Today’s Washington Post story by Darryl Fears on California drought frequency in a warming world compelled me to take a look at the Golden State’s temperature history. In my 2011 book Climate Coup, I showed that the alarm over California warming was rather odd, as most of the changes had taken place thirty years previously.
That was then, and this is now. But what about history?
Here are California temperatures, for the last 38 years, beginning in 1976. That’s the year of “The Great Pacific Climate Shift,” a sudden and lasting change in both the surface and oceanic circulation patterns. 2014 is by far the warmest year in the California record, as is obvious:
Several things stand out. There’s obviously no warming through 2011 (when Climate Coup was published). But the pop between 2013 and 2014 is pretty impressive, no?
Fast-backward to 1934. J.B. Kincer had just published the first systematic temperature analysis from locations around the planet, in the 1933 Monthly Weather Review paper titled “Is our Climate Changing?” The paper clearly demonstrated global warming, and people were starting to talk about the influence of increasing atmospheric carbon dioxide on surface temperature. The only thing that was different back then is that we didn’t have computers to simulate what should have been happening. But if we did, I suspect that Darryl Fears’ progenitors would have written a pretty similar story.

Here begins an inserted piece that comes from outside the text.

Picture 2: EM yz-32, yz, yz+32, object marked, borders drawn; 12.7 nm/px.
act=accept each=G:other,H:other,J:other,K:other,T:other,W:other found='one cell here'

Why? Take a look at the 38-year period (the same length as in the above figure) 1896–1934:
What’s different here? Nothing. Also worth noting is the difference in mean temperature between the two periods, providing very strong evidence for the step-change in California temperature that occurred with the Great Pacific Climate Shift in 1976.
Armed with a computer model in 1935, one could probably have written the exact same story 80 years ago, prompted by the very similar outlier temperatures of 1934 and 2014.